Acusaciones en redes provocan el cierre repentino de la guardería canina
La guardería Paws and Tails Centro Canino, ubicada en Bulevar Las Torres, cerró sus puertas de un día para otro después de que estallaran múltiples denuncias en redes sociales por presunto maltrato animal. Entre los señalamientos más graves destaca el caso de un perro adoptado que habría sido usado para prácticas veterinarias no autorizadas, lo que desató indignación entre activistas y usuarios.
Durante la mañana, Diario CAMBIO acudió al sitio y encontró el establecimiento completamente cerrado, sin rótulos, sin publicidad y sin ningún miembro del personal a la vista. Los llamados al timbre quedaron sin respuesta, un silencio que alimentó las sospechas de un intento por evadir responsabilidades en medio del enojo digital.

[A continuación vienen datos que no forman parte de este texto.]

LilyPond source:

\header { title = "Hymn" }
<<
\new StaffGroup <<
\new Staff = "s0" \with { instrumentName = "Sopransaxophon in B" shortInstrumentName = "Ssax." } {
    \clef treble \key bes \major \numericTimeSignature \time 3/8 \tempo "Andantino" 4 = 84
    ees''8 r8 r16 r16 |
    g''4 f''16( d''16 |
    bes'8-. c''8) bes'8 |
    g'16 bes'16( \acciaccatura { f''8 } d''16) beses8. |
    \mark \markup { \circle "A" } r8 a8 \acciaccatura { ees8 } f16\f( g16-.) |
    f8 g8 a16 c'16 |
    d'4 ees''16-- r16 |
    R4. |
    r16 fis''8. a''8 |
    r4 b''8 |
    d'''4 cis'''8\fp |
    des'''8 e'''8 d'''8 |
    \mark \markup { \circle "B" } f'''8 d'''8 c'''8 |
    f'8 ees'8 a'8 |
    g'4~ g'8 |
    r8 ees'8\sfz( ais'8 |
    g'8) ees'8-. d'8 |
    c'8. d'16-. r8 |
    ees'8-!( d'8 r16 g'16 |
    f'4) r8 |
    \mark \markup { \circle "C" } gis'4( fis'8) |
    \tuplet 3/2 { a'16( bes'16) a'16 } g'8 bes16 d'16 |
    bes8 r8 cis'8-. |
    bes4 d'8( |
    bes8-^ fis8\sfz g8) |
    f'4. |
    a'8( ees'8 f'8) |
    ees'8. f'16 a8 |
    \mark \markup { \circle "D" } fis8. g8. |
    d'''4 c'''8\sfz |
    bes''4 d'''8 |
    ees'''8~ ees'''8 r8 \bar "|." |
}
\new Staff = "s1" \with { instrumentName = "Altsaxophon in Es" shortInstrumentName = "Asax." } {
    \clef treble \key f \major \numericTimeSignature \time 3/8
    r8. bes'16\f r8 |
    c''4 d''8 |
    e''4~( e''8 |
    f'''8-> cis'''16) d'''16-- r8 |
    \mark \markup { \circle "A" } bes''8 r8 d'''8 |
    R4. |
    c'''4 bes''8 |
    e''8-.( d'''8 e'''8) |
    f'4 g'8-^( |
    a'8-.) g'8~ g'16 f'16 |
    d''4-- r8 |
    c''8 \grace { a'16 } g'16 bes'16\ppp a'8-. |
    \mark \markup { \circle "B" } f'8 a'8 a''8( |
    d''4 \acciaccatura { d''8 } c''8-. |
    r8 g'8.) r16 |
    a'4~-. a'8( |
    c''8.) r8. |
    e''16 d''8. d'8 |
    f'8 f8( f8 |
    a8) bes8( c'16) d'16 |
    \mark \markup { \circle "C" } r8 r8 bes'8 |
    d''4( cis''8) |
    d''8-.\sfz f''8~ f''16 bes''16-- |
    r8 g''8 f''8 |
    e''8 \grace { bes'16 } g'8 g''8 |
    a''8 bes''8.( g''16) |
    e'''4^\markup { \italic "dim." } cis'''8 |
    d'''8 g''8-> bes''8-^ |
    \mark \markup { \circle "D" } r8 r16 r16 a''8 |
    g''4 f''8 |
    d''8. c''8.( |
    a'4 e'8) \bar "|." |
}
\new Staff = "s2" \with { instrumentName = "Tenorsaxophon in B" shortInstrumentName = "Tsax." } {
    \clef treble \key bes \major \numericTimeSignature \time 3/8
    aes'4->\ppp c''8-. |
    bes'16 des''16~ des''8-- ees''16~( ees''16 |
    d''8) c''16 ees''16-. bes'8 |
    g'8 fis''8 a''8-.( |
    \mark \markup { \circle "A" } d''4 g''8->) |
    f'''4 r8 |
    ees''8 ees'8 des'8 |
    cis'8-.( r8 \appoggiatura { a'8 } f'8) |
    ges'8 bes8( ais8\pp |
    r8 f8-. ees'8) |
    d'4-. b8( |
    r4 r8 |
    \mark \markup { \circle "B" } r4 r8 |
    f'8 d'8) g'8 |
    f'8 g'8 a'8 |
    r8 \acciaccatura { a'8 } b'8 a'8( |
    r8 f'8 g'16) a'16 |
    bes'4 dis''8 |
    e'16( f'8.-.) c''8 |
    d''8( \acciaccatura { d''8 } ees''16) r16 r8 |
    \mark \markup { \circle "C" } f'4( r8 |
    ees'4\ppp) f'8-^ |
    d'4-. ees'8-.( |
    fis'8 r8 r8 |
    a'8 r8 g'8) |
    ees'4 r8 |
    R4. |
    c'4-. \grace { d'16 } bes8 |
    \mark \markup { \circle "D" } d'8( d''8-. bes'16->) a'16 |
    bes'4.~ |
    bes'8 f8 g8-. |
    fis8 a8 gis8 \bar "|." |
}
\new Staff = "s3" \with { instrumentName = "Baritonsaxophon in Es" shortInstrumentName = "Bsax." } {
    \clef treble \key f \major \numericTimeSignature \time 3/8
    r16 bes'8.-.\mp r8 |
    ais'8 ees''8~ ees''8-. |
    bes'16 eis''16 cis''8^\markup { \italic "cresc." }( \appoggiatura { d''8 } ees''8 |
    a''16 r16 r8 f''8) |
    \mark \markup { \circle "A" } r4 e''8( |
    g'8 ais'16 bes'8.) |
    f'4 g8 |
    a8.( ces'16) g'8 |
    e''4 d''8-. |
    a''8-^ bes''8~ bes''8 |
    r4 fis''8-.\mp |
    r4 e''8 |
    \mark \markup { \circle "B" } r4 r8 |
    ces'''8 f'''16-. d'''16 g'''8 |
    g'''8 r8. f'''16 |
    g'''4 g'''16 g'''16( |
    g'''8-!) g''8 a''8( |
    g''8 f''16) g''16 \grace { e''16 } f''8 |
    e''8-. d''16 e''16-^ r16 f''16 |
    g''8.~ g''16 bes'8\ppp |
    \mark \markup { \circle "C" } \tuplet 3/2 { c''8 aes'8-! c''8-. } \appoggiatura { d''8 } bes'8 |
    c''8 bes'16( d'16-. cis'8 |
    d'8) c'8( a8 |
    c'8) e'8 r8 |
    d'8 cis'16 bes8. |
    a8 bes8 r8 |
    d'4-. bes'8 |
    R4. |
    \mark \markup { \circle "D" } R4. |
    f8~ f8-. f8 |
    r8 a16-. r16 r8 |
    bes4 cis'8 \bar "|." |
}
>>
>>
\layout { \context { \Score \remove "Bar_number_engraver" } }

Los responsables siguen activos… solo en redes
GroomArt Center mantiene presencia digital pese al cierre físico
Aunque la guardería desapareció físicamente del lugar, Óscar Amezcua y Danae Ventura, responsables de Paws and Tails y operadores bajo el nombre GroomArt Center, mantienen actividad en redes sociales. Hasta ahora no ofrecen una explicación clara sobre el cierre ni responden de manera directa a las acusaciones.
La denuncia que desató la polémica
Señalan uso de un perro adoptado para prácticas quirúrgicas
Las críticas comenzaron el fin de semana, cuando usuarios compartieron el caso de un perrito que fue adoptado por personal relacionado con la guardería y que, según los denunciantes, terminó sometido a procedimientos quirúrgicos realizados por estudiantes de veterinaria.
El animal, presuntamente, sufrió lesiones graves, lo que desató una ola de indignación entre vecinos, adoptantes y defensores de los animales.
Sin postura oficial y con muchas dudas en el aire
Hasta ahora, ni la guardería ni alguna institución académica presuntamente involucrada han emitido un pronunciamiento.
Las denuncias continúan generando debate y presión social, mientras el cierre de Paws and Tails deja más preguntas que respuestas en la comunidad.